_SELECTED EXCERPT_.
>>>

The Cybersecurity Readiness Index 2025 reveals that most organizations lack the necessary defenses in a landscape dominated by Artificial Intelligence and digital complexity.
The transformation driven by Artificial Intelligence has escalated cybersecurity risks to an unprecedented level. This is confirmed by the latest Cybersecurity Readiness Index from Cisco, which shows that only 4% of organizations worldwide achieve a “mature” level of readiness against digital threats, just one percentage point higher than the previous year.
The study, based on surveys of 8,000 business and security leaders from 30 countries, presents a concerning reality: despite the rapid adoption of AI-based technologies, organizations remain poorly prepared to face the risks generated by these very technologies.
AI as a Double-Edged Sword: Defensive Tool and Attack Vector
A key finding from the report indicates that 86% of companies experienced AI-related security incidents in the past year. However, only 49% believe their staff fully understands the risks associated with AI use, and a similar percentage believes their team understands how attackers are exploiting these technologies to carry out sophisticated attacks.
At the same time, the legitimate use of AI has surged: 89% of organizations already use AI to analyze threats, 85% for detection, and 70% for response and recovery. This rise underscores the critical role AI plays in defense strategies, although it also highlights a gap between technological adoption and awareness of its risks.
Additional Risks: Unmanaged Devices and Shadow AI
The report emphasizes that hybrid work environments have increased the attack surface. 84% of organizations report being more exposed as their employees access corporate networks from unmanaged devices. Furthermore, the phenomenon of Shadow AI—the use of AI tools not approved by IT—represents another blind spot: 60% of companies do not trust their ability to detect these unregulated uses.
The use of public GenAI tools has also grown unchecked. While 51% of employees use approved tools, 22% access public GenAI services without restrictions, and in 6 out of 10 organizations, IT teams are unaware of these interactions.
Complex Infrastructures and Scarce Talent: Structural Challenges
The Cisco report also highlights that the complexity of the security environment hinders effective response: 77% of organizations employ more than ten distinct security solutions, making incident coordination and management difficult.
In addition, the talent shortage is significant: 86% identify the lack of qualified professionals as a critical barrier, and more than half of companies admit to having more than ten unfilled positions in their cybersecurity teams.
Insufficient Investment Despite Rising Risks
Although 96% of organizations plan to renew their IT infrastructure, only 45% allocate more than 10% of their budget to cybersecurity, an 8% decline from the previous year. This investment gap contrasts with the fact that 71% anticipate experiencing interruptions due to cyber incidents in the next 12 to 24 months.
Five Pillars for a Modern Defense Strategy
The Cisco index assesses organizations’ preparedness across five fundamental axes:
- Intelligent Identity
- Network Resilience
- Machine Reliability
- Cloud Reinforcement
- AI Fortification
These dimensions consist of 31 technological capabilities whose adoption defines each organization’s maturity level: Beginner, Developing, Progressive, or Mature.
Conclusion: Rethinking Security in the Age of AI
“The rise of AI has brought a new class of risks that are straining both infrastructures and the professionals tasked with protecting them,” stated Jeetu Patel, Chief Product Officer of Cisco. “The report makes it clear that organizations must rethink their strategies or risk becoming irrelevant in the era of Artificial Intelligence.”
The recommendation is clear: simplifying infrastructures, strengthening the use of AI in cyber defense, increasing training on emerging threats, and closing talent gaps will be key to building a real digital resilience in the coming years.

<<<

_STUDY MATERIAL_.
>>>

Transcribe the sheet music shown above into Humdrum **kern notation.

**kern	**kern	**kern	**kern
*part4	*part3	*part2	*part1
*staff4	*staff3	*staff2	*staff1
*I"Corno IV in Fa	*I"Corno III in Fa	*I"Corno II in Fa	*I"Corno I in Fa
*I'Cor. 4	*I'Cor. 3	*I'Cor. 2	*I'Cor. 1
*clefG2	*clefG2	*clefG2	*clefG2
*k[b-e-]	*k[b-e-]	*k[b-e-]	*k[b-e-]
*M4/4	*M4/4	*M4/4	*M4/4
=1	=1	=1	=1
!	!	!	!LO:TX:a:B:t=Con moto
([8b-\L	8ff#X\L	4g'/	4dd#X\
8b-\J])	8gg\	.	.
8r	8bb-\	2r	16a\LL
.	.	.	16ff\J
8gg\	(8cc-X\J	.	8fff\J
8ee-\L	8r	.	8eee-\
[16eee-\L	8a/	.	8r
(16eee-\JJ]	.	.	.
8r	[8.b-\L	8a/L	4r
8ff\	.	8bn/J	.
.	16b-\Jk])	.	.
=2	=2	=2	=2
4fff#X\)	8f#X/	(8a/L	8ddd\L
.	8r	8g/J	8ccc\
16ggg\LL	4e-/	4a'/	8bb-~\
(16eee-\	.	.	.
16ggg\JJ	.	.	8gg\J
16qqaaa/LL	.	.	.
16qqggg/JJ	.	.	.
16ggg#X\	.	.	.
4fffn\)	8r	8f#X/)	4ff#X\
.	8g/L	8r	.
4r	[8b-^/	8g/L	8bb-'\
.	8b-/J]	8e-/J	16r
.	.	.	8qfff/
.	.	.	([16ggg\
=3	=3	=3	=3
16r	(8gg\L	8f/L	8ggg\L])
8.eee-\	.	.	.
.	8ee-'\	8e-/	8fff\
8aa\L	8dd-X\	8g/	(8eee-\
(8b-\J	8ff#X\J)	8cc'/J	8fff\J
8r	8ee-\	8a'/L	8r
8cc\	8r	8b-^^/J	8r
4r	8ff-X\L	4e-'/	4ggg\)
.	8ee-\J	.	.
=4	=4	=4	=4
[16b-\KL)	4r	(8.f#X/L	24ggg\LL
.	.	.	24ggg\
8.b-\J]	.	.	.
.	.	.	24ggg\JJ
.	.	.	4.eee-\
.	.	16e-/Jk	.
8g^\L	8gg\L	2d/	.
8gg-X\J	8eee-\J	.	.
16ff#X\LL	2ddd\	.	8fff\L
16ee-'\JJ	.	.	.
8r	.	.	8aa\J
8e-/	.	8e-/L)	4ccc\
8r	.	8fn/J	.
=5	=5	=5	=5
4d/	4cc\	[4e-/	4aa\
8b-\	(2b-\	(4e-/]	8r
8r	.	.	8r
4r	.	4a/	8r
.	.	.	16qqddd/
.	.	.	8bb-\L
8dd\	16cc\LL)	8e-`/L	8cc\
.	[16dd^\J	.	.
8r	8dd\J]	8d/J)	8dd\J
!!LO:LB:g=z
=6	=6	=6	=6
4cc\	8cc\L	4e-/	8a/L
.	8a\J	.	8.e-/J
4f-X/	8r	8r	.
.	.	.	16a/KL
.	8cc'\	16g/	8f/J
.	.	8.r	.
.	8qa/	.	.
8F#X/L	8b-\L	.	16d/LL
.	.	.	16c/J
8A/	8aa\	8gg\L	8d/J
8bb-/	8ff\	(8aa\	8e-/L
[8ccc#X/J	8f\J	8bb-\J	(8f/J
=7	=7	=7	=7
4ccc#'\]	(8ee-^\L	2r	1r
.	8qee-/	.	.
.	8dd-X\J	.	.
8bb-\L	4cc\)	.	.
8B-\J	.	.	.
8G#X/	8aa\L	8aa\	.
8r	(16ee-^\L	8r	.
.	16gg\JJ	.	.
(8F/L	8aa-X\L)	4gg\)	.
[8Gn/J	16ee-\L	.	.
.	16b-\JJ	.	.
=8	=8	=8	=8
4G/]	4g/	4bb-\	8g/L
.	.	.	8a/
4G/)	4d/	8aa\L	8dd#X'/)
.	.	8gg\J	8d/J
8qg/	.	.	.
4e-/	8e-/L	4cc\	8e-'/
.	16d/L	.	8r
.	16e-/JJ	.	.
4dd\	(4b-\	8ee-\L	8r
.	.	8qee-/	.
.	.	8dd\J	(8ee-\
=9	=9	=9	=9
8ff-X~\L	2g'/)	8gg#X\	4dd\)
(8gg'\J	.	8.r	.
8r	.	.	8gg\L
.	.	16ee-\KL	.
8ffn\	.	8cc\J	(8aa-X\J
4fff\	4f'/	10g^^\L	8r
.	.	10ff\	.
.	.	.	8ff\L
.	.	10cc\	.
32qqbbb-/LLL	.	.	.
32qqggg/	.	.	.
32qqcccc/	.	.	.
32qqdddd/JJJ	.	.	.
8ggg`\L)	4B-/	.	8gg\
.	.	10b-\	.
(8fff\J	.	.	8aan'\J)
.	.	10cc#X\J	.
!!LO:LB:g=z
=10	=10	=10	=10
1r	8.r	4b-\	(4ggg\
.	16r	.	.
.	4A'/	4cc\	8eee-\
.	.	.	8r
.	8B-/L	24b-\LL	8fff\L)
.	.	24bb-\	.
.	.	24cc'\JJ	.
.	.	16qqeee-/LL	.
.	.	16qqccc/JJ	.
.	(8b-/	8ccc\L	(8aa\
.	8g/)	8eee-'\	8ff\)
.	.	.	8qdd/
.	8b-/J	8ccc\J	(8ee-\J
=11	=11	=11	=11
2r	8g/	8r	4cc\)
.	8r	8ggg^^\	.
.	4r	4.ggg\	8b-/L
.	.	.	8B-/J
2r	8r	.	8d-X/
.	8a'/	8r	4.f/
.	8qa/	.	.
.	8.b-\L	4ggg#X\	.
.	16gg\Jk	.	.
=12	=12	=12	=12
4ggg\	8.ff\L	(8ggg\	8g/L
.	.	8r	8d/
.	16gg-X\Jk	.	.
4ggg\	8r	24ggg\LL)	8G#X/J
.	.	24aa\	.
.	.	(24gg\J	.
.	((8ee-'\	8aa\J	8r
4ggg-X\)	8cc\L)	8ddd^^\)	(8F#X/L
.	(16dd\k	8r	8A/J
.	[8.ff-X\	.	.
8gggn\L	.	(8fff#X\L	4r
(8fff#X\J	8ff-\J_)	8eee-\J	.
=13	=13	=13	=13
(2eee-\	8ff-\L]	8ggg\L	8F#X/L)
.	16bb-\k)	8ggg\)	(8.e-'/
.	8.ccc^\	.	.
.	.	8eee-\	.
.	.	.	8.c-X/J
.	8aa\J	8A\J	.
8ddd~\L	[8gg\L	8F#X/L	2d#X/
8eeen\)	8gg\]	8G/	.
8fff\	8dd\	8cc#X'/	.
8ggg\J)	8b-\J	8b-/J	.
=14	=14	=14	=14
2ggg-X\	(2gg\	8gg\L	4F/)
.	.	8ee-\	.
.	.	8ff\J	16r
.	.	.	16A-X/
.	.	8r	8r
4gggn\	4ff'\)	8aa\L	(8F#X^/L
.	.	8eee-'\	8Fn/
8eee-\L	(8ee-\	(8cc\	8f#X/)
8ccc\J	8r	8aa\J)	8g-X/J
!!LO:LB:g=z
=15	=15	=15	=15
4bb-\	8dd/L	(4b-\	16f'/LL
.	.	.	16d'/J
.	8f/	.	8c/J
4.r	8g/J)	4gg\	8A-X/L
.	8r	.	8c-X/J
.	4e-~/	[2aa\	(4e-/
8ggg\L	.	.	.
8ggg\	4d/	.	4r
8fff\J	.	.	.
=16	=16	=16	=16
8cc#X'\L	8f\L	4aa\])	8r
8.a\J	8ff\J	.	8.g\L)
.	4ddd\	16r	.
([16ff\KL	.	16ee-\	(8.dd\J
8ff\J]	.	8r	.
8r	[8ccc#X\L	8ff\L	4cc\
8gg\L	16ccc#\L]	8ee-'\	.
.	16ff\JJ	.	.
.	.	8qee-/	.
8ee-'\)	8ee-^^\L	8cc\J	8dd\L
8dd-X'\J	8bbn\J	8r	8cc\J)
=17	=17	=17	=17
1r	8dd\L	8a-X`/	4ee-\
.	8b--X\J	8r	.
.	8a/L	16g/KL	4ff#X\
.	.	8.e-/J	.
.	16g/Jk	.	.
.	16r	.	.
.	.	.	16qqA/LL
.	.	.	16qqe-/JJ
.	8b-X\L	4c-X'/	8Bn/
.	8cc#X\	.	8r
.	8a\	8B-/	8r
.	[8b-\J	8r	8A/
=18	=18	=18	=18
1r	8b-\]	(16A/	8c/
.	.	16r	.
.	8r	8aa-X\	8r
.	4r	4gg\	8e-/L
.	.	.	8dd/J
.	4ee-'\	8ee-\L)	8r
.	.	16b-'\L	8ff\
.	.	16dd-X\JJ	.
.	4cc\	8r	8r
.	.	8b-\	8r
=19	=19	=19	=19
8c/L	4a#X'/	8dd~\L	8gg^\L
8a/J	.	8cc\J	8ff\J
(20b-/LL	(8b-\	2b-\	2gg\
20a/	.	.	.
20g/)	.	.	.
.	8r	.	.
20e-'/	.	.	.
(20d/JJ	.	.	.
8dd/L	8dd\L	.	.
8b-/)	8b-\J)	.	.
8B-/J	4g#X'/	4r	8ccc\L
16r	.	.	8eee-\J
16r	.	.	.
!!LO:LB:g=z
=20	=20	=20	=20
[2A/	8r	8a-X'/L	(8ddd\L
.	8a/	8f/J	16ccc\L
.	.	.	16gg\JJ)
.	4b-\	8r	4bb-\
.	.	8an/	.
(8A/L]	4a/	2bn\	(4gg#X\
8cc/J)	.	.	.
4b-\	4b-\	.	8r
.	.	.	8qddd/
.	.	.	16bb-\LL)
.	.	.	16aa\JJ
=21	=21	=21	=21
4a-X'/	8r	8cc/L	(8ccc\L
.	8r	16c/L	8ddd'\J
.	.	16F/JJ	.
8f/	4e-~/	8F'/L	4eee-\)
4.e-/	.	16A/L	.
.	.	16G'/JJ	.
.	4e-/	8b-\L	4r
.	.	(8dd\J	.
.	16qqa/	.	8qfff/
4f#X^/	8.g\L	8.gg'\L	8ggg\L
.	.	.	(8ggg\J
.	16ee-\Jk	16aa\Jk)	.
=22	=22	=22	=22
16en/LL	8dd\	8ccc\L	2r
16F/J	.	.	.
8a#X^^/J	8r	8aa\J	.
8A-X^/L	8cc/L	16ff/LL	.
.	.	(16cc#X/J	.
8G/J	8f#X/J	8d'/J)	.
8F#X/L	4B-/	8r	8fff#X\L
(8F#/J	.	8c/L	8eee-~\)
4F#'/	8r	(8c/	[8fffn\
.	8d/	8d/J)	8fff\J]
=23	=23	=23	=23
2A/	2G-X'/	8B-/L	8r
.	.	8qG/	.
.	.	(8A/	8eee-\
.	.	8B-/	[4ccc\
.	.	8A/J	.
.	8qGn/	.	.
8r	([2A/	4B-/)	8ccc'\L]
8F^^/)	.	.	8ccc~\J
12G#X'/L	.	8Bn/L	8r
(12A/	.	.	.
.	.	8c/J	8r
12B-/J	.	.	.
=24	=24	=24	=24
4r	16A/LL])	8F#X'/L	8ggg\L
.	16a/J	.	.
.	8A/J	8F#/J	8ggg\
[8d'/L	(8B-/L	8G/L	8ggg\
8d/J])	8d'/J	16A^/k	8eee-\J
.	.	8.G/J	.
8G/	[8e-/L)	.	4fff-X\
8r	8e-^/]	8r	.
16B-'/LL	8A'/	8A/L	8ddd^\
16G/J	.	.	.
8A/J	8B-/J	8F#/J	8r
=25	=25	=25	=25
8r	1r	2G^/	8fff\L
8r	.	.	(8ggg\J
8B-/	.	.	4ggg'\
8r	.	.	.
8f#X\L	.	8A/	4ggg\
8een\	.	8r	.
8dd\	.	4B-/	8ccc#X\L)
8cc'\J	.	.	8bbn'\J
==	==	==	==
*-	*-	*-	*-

<<<

_ACTIVITY 1_. According to the Cybersecurity Readiness Index article, why does the complexity of the security environment get in the way of an effective response? Answer in one to three sentences.
_ACTIVITY 2_. In the Cybersecurity Readiness Index article, rewrite the stretch from "The study, based" through "these very technologies.", substituting "executives" for "business and security leaders".
You can set the data aside; it isn't needed here.

_RESPONSE AREA 1_. Seventy-seven percent of organizations use more than ten distinct security solutions. That makes coordinating and managing incidents difficult.

_RESPONSE AREA 2_.
The study, based on surveys of 8,000 executives from 30 countries, presents a concerning reality: despite the rapid adoption of AI-based technologies, organizations remain poorly prepared to face the risks generated by these very technologies.